RECORDS PROVIDED -
----

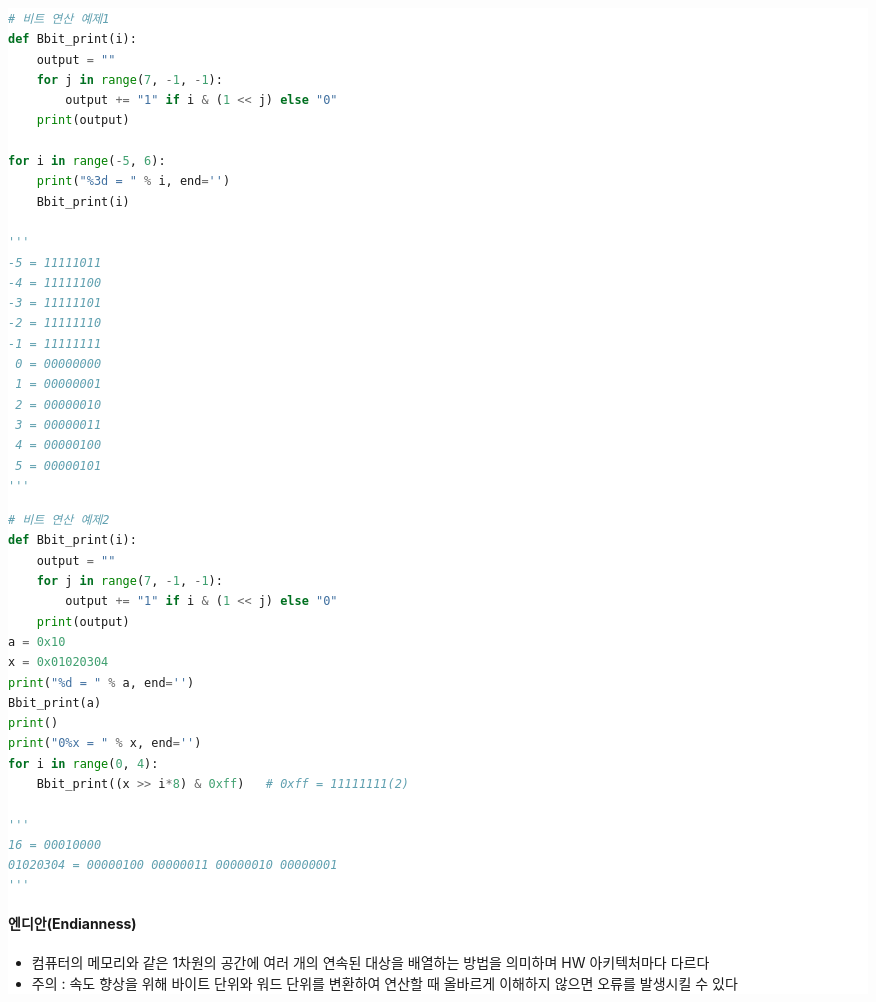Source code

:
 ```python
# 비트 연산 예제1
def Bbit_print(i):
    output = ""
    for j in range(7, -1, -1):
        output += "1" if i & (1 << j) else "0"
    print(output)
    
for i in range(-5, 6):
    print("%3d = " % i, end='')
    Bbit_print(i)
    
'''
-5 = 11111011
-4 = 11111100
-3 = 11111101
-2 = 11111110
-1 = 11111111
 0 = 00000000
 1 = 00000001
 2 = 00000010
 3 = 00000011
 4 = 00000100
 5 = 00000101
'''
```

```python
# 비트 연산 예제2
def Bbit_print(i):
    output = ""
    for j in range(7, -1, -1):
        output += "1" if i & (1 << j) else "0"
    print(output)
a = 0x10
x = 0x01020304
print("%d = " % a, end='')
Bbit_print(a)
print()
print("0%x = " % x, end='')
for i in range(0, 4):
    Bbit_print((x >> i*8) & 0xff)	# 0xff = 11111111(2)
    
'''
16 = 00010000
01020304 = 00000100 00000011 00000010 00000001
'''
```



#### 엔디안(Endianness)

- 컴퓨터의 메모리와 같은 1차원의 공간에 여러 개의 연속된 대상을 배열하는 방법을 의미하며 HW 아키텍처마다 다르다
- 주의 : 속도 향상을 위해 바이트 단위와 워드 단위를 변환하여 연산할 때 올바르게 이해하지 않으면 오류를 발생시킬 수 있다

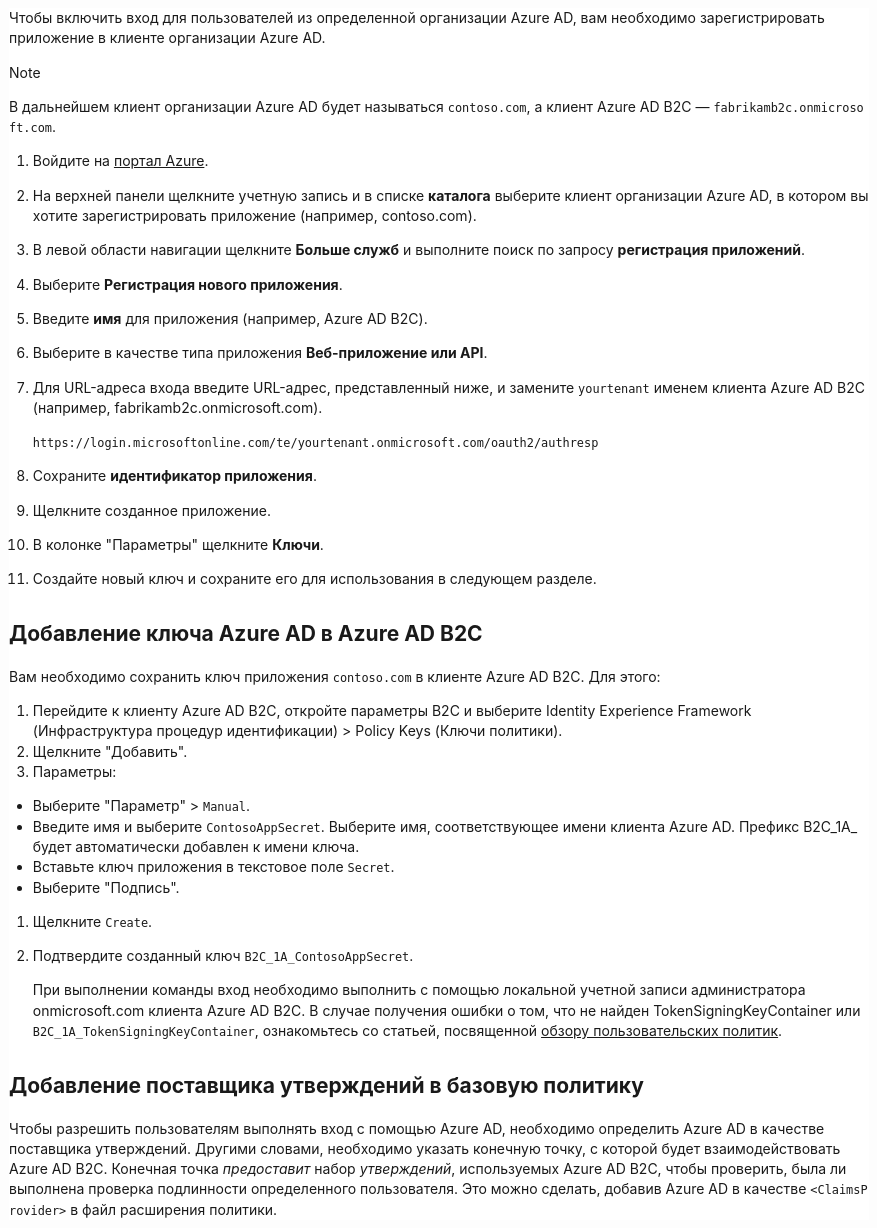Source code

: Чтобы включить вход для пользователей из определенной организации Azure AD, вам необходимо зарегистрировать приложение в клиенте организации Azure AD.

>[!NOTE]
> В дальнейшем клиент организации Azure AD будет называться `contoso.com`, а клиент Azure AD B2C — `fabrikamb2c.onmicrosoft.com`.

1. Войдите на [портал Azure](https://portal.azure.com).
1. На верхней панели щелкните учетную запись и в списке **каталога** выберите клиент организации Azure AD, в котором вы хотите зарегистрировать приложение (например, contoso.com).
1. В левой области навигации щелкните **Больше служб** и выполните поиск по запросу **регистрация приложений**.
1. Выберите **Регистрация нового приложения**.
1. Введите **имя** для приложения (например, Azure AD B2C).
1. Выберите в качестве типа приложения **Веб-приложение или API**.
1. Для URL-адреса входа введите URL-адрес, представленный ниже, и замените `yourtenant` именем клиента Azure AD B2C (например, fabrikamb2c.onmicrosoft.com).

    ```
    https://login.microsoftonline.com/te/yourtenant.onmicrosoft.com/oauth2/authresp
    ```

1. Сохраните **идентификатор приложения**.
1. Щелкните созданное приложение.
1. В колонке "Параметры" щелкните **Ключи**.
1. Создайте новый ключ и сохраните его для использования в следующем разделе.

## <a name="add-the-azure-ad-key-to-azure-ad-b2c"></a>Добавление ключа Azure AD в Azure AD B2C

Вам необходимо сохранить ключ приложения `contoso.com` в клиенте Azure AD B2C. Для этого:

1. Перейдите к клиенту Azure AD B2C, откройте параметры B2C и выберите Identity Experience Framework (Инфраструктура процедур идентификации) > Policy Keys (Ключи политики).
1. Щелкните "Добавить".
1. Параметры:
 * Выберите "Параметр" > `Manual`.
 * Введите имя и выберите `ContosoAppSecret`. Выберите имя, соответствующее имени клиента Azure AD.  Префикс B2C_1A_ будет автоматически добавлен к имени ключа.
 * Вставьте ключ приложения в текстовое поле `Secret`.
 * Выберите "Подпись".
1. Щелкните `Create`.
1. Подтвердите созданный ключ `B2C_1A_ContosoAppSecret`.

    При выполнении команды вход необходимо выполнить с помощью локальной учетной записи администратора onmicrosoft.com клиента Azure AD B2C. В случае получения ошибки о том, что не найден TokenSigningKeyContainer или `B2C_1A_TokenSigningKeyContainer`, ознакомьтесь со статьей, посвященной [обзору пользовательских политик](active-directory-b2c-get-started-custom.md).


## <a name="add-a-claims-provider-in-your-base-policy"></a>Добавление поставщика утверждений в базовую политику

Чтобы разрешить пользователям выполнять вход с помощью Azure AD, необходимо определить Azure AD в качестве поставщика утверждений. Другими словами, необходимо указать конечную точку, с которой будет взаимодействовать Azure AD B2C. Конечная точка *предоставит* набор *утверждений*, используемых Azure AD B2C, чтобы проверить, была ли выполнена проверка подлинности определенного пользователя. Это можно сделать, добавив Azure AD в качестве `<ClaimsProvider>` в файл расширения политики.
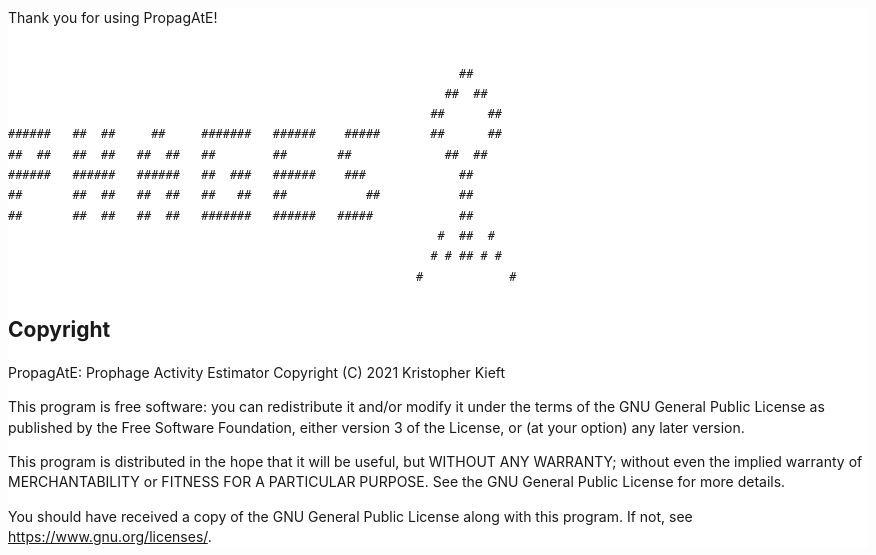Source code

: Thank you for using PropagAtE!  


```

                                                               ##
                                                             ##  ##
                                                           ##      ##
######   ##  ##     ##     #######   ######    #####       ##      ##
##  ##   ##  ##   ##  ##   ##        ##       ##             ##  ##
######   ######   ######   ##  ###   ######    ###             ##
##       ##  ##   ##  ##   ##   ##   ##           ##           ##
##       ##  ##   ##  ##   #######   ######   #####            ##
                                                            #  ##  #
                                                           # # ## # #
                                                         #            #

```


## Copyright  

PropagAtE: Prophage Activity Estimator
Copyright (C) 2021 Kristopher Kieft

This program is free software: you can redistribute it and/or modify
it under the terms of the GNU General Public License as published by
the Free Software Foundation, either version 3 of the License, or
(at your option) any later version.

This program is distributed in the hope that it will be useful,
but WITHOUT ANY WARRANTY; without even the implied warranty of
MERCHANTABILITY or FITNESS FOR A PARTICULAR PURPOSE.  See the
GNU General Public License for more details.

You should have received a copy of the GNU General Public License
along with this program.  If not, see <https://www.gnu.org/licenses/>.
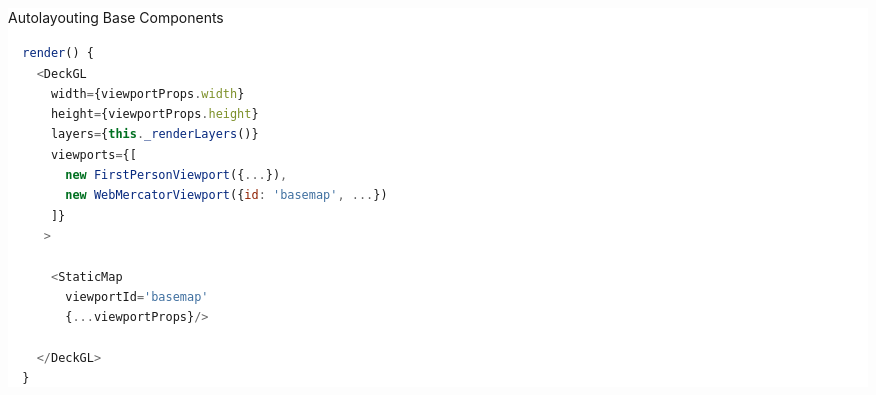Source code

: Autolayouting Base Components
```js
  render() {
    <DeckGL
      width={viewportProps.width}
      height={viewportProps.height}
      layers={this._renderLayers()}
      viewports={[
        new FirstPersonViewport({...}),
        new WebMercatorViewport({id: 'basemap', ...})
      ]}
     >

      <StaticMap
        viewportId='basemap'
        {...viewportProps}/>

    </DeckGL>
  }
```
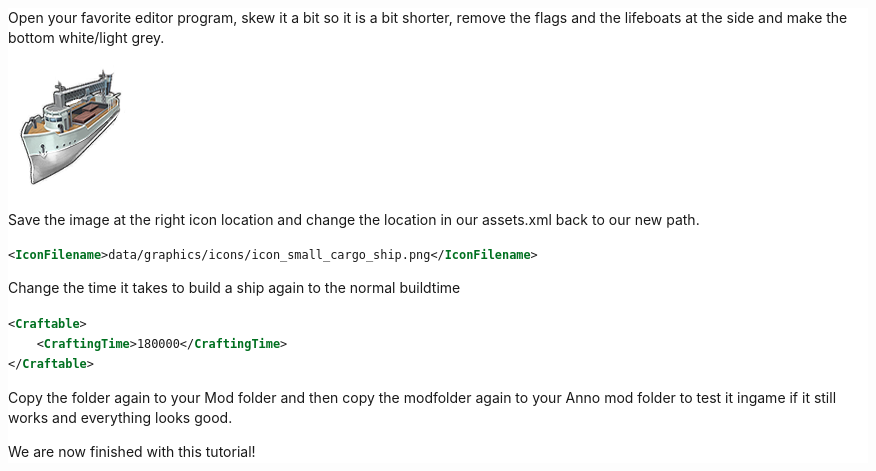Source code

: Open your favorite editor program, skew it a bit so it is a bit shorter, remove the flags and the lifeboats at the side and make the bottom white/light grey.

![small cargo ship icon](./_sources/icon_small_cargo_ship.png)

Save the image at the right icon location and change the location in our assets.xml back to our new path.

```XML
<IconFilename>data/graphics/icons/icon_small_cargo_ship.png</IconFilename>
```

Change the time it takes to build a ship again to the normal buildtime

```XML
<Craftable>
    <CraftingTime>180000</CraftingTime>
</Craftable>
```

Copy the folder again to your Mod folder and then copy the modfolder again to your Anno mod folder to test it ingame if it still works and everything looks good.

We are now finished with this tutorial!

----

Where a line above includes "необходимо", copy that line.

: Чтобы включить вход для пользователей из определенной организации Azure AD, вам необходимо зарегистрировать приложение в клиенте организации Azure AD.
Вам необходимо сохранить ключ приложения `contoso.com` в клиенте Azure AD B2C. Для этого:
    При выполнении команды вход необходимо выполнить с помощью локальной учетной записи администратора onmicrosoft.com клиента Azure AD B2C. В случае получения ошибки о том, что не найден TokenSigningKeyContainer или `B2C_1A_TokenSigningKeyContainer`, ознакомьтесь со статьей, посвященной [обзору пользовательских политик](active-directory-b2c-get-started-custom.md).
Чтобы разрешить пользователям выполнять вход с помощью Azure AD, необходимо определить Azure AD в качестве поставщика утверждений. Другими словами, необходимо указать конечную точку, с которой будет взаимодействовать Azure AD B2C. Конечная точка *предоставит* набор *утверждений*, используемых Azure AD B2C, чтобы проверить, была ли выполнена проверка подлинности определенного пользователя. Это можно сделать, добавив Azure AD в качестве `<ClaimsProvider>` в файл расширения политики.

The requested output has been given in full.